Вокруг быстро собрался разночинный магазинный люд небольшой толпой и Фрэт понял, что высокий пользуется здесь авторитетом, в отличие от тех, что наблюдали течение событий снаружи. Вскоре они оставили Артистический подъезд и плотной шумной стайкой, — он подумал тогда: «Как голуби в институтском парке», — двинулись в одно из подсобных помещений, служившее комнатой отдыха, где их поджидали уже несколько молодых женщин в униформе продавцов, которые уважительно встали и заговорили разом, глядя на того, что был выше ростом, по имени «Дмитрифедрыч», в котором давно признал Митю Борщева, но не подавал виду, потому что сам Митя был очень пьян…, вдрызг, как любила говорить Станислава, — full as an egg, и смотрел пока только во внутрь…
Фрэту не составило труда понять, что Митя периодически проводит здесь что-то вроде амбулаторных хирургических приемов для персонала Универсама, гонораром которых служили выпивка и еда, в избытке приносимые благодарными пациентками…
— Боюсь,
А универсамовские барышни не обиделись и заговорили наперебой:
— Хирурги из поликлиники с Дмитрифедрычем рядом не стоят, — сказала одна.
— Они — барышни из-за высокого уважения называли Митю «они» — с местными хирургами на одном гектаре и срать-то не сядут, — надрывалась другая: симптичная деваха, чуть полноватая, с очень короткими, как у мальчика, светлыми волосами, похожая на Славу, тоже спешившая заявить о Митином мастерстве…
Вскоре продавщицы забыли Мите и приятеле его, и принялись обсуждать свое, сунув толстому в задаток пару бумажных пакетов с позвякивающими бутылками, грибными чипсами и тонко нарезанной колбасой-сервелатом в вакуумной упаковке… А когда порешили разойтись, стали привычно демонстрировать погруженному в себя Мите уважение высокими попками… А на Фрэта никто не обращал внимания, хоть толстяк несколько раз предпринимал неуверенные попытки загнать его, называя почему-то сумму сделки в американских долларах…
— Пятьдесят баксов, господа! — удивительно внятно, с неожиданно глубокими модуляциями в голосе, в котором отчетливо слышалось волнение, будто продавал картину знаменитого художника, вещал толстый, глядя поверх голов и сильно напоминая Фрэту спившегося актера умением привлекать и удерживать внимание аудитории… Однако никто не реагировал и толстый, по просьбе Мити, распределив содержимое пакетов среди молчаливого ночного миманса Универсама, потянул того за рукав и, забывая о Фрэте, двинулся к выходу из Артистического подъезда…
Они долго блуждали в узких переходах захолустья за круглым приземистым зданием метро, похожим формой и цветом на половинку гигантского бублика, между пустыми рядами торговок овощами, между отстойниками для мусорных баков, магазинчиками-времянками и такими же кафе, за задернутыми шторами которых таинственно кипела жизнь, и Фрэту казалось, что он снова в лондонском средневековом предместьи и что сейчас за ближайшим поворотом повстречает Дебби, и мальчика…
Его новые знакомые подолгу беседовали с такими же, как они, бесцельными ночными странниками…, с некоторыми подолгу обнимались, даже целовались и произносили высокопарные слова, и провозглашали обязательства, о которых сразу забывали…, пока, наконец, не уселись с удовольствием на подоконнике лестничной клетки между вторым и третьим этажами большого сталинского дома рядом с метро, и Фрэт, удивляясь умению толстого открывать кодовые замки, громко прогремел цепью по всем ступеням и уселся подле, привычно уложил зад на лапы…

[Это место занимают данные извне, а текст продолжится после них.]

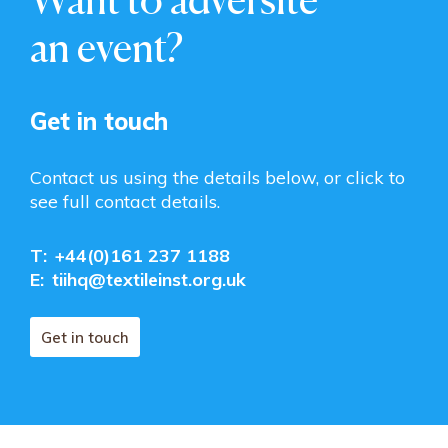
an event?
Get in touch
Contact us using the details below, or click to
see full contact details.
T:
+44(0)161 237 1188
E:
tiihq@textileinst.org.uk
Get in touch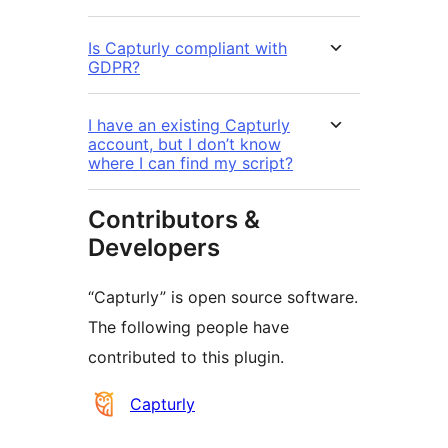
Is Capturly compliant with
GDPR?
I have an existing Capturly
account, but I don’t know
where I can find my script?
Contributors &
Developers
“Capturly” is open source software.
The following people have
contributed to this plugin.
Contributors
Capturly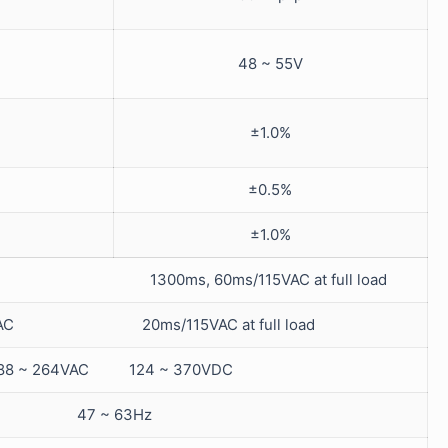
48 ~ 55V
±1.0%
±0.5%
±1.0%
0VAC 1300ms, 60ms/115VAC at full load
0VAC 20ms/115VAC at full load
88 ~ 264VAC 124 ~ 370VDC
47 ~ 63Hz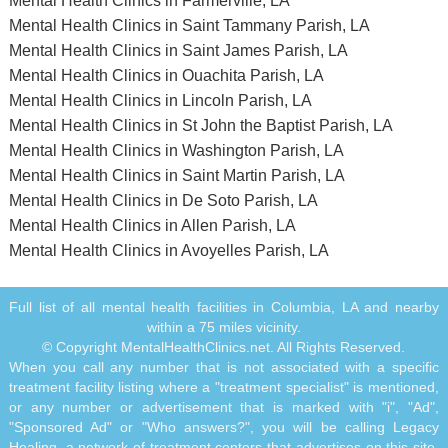
Mental Health Clinics in Farmerville, LA
Mental Health Clinics in Saint Tammany Parish, LA
Mental Health Clinics in Saint James Parish, LA
Mental Health Clinics in Ouachita Parish, LA
Mental Health Clinics in Lincoln Parish, LA
Mental Health Clinics in St John the Baptist Parish, LA
Mental Health Clinics in Washington Parish, LA
Mental Health Clinics in Saint Martin Parish, LA
Mental Health Clinics in De Soto Parish, LA
Mental Health Clinics in Allen Parish, LA
Mental Health Clinics in Avoyelles Parish, LA
Full list of all mental health facilities in Columbia, LA and nearby
within a 75 miles vicinity.
© Copyright MentalHealthClinics.net. All Rights Reserved.
When you call any number that is not associated with a specific
treatment facility listing where a "treatment specialist" is mentioned,
or any number or advertisement that is marked with "i", "Ad",
"Sponsored Ad" or "Who answers?", you will be calling Legacy
Healing, a network of treatment centers that advertises on this site,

А на Мите не было лица. То сине-серое, неподвижное, заросшее седой щетиной с высохшими белесыми потеками слюны по углам рта, застарелым герпесом на нижней губе и такой же старой глубокой ссадиной на лбу с прилипшими редкими светлыми волосами и резкими морщинами, как у глубокого старика, назвать лицом можно было лишь с большим приближением. Митя все еще глядел во внутрь и глаз не было видно, только красноватые белки… Его начинал бить озноб, такой сильный, что не смог усидеть на подоконнике и сполз на каменный пол, привалившись спиной к стене, неудобно подогнув под себя ногу, и Фрэт, впервые наблюдавший жуткое Митино похмелье, почувствовал мурашки по коже и даже по стене, о которую тот облокатился.